A simple kinematic model for the behavior of a magnetically levitated rotor operating in overload regime

Currently, the use of magnetic levitation systems has incremented in lieu of the many advantages they present respect to conventional systems. They provide frictionless operation and thus, a wearless life, eliminate the need for lubricants and allow for active vibration control. However, there are some limitations to their use, the dynamic load capacity is restricted by the magnetic properties of the materials used in their constructions and, therefore, their tolerance to large dynamic loads, such as in the case of blade loss or similar sudden failures, is small. For these cases, as well as for the case of bearing power loss, all commercial magnetic suspensions contain a safety backup system, usually consisting of roller bearings that avoid contact between stationary and rotating parts. The present work analyses the behavior of a rotor supported by a magnetic radial bearing on the non-drive end, which is operated in an overload regime. In this regime, a series of impacts occurs between the rotor and the backup bearing, which results on a highly non-linear system that might become unstable depending on the geometry, the control algorithm, the speed and excitation conditions.

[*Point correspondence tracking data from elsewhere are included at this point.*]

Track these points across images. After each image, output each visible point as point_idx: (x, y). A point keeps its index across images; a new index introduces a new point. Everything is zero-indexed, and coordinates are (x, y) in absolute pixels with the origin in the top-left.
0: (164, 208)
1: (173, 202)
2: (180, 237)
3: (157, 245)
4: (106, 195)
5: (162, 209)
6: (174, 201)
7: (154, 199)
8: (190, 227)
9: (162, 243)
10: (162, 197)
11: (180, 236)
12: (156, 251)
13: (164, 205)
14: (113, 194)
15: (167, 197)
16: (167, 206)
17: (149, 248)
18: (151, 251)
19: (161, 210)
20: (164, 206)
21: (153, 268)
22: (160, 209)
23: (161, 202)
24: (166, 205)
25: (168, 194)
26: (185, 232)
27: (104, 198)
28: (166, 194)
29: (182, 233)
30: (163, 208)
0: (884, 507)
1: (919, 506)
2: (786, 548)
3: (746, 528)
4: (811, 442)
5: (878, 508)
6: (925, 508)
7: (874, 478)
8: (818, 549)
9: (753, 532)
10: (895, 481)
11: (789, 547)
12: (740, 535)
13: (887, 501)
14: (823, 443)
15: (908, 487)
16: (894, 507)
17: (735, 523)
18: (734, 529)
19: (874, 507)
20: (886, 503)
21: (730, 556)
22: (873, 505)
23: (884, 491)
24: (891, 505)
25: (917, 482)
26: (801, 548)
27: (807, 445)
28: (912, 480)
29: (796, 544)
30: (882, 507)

A non-linear model is proposed. The equations are separated into two regimes, one when the rotor is levitated and one during contact with the backup bearings; the contact is modeled by kinematic conditions. The magnetic bearing forces are estimated using a non-linear model and a PID algorithm is considered as a system's control strategy. Rigid body theory for planar collision is considered for description of impacts between the backup bearing and the rotor.